= Geno Adamia =

Georgian military commander

Geno Adamia (გენო ადამია; 8 March 1936 – 28 September 1993) was a Georgian military commander who was killed during the war in Abkhazia, Georgia.

A native of Senaki, he engaged, immediately after the outbreak of the hostilities in 1992, in the struggle with the Abkhaz separatists who fought for the secession of Georgia's autonomous republic of Abkhazia, where the Georgians constituted 45.7% of the population. Adamia organized a large volunteer detachment of the citizens of Sukhumi and was actively involved in the defence of the city against the combined Abkhaz-North Caucasian forces aided by the Russian navy and aviation. He was soon promoted to Major General and appointed the commander of the 23rd Mechanized Brigade of the Ministry of Defence of Georgia.

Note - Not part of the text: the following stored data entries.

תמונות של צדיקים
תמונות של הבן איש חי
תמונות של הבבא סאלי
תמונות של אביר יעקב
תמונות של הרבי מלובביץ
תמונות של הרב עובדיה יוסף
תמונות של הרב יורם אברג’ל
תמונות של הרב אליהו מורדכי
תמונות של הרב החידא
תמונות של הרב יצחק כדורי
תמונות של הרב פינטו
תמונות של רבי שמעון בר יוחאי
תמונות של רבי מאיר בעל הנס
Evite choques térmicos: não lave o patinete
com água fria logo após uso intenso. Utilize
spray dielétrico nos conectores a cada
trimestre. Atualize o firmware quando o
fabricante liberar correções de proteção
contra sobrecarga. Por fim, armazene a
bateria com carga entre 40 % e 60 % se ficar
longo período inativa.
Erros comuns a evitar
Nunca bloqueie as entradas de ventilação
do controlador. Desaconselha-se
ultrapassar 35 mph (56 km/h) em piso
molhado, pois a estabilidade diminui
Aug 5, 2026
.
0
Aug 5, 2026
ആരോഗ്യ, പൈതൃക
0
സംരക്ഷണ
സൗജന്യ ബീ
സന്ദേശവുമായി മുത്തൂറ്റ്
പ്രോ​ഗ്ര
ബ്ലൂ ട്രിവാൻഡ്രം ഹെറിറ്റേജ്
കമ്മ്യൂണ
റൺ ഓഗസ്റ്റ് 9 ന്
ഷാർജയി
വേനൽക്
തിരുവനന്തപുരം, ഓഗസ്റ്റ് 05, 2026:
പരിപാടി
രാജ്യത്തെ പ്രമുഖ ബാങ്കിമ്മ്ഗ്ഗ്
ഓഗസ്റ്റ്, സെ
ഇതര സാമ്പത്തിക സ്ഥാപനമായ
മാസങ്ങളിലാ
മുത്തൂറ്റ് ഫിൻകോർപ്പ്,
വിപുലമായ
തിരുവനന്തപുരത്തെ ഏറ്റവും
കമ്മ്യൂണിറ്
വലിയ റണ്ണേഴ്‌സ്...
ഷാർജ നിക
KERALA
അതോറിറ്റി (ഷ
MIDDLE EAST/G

One of the most energetic and popular Georgian commanders, he refused to surrender when Sukhumi fell on 27 September 1993. With a tiny force, he continued to fight in the vicinities of Sukhumi and trying to organize a counterattack on the seized Sukhumi, he was killed in the action at the Kelasuri Bridge on 28 September.

Adamia's friends ransomed his body which was buried in Tbilisi, the capital of Georgia, in November 1993. The Georgian society, especially the IDPs from Abkhazia, marked the 70th anniversary of his birth on 8 March 2006. On 27 September 2020, he was awarded the Order of the National Hero of Georgia.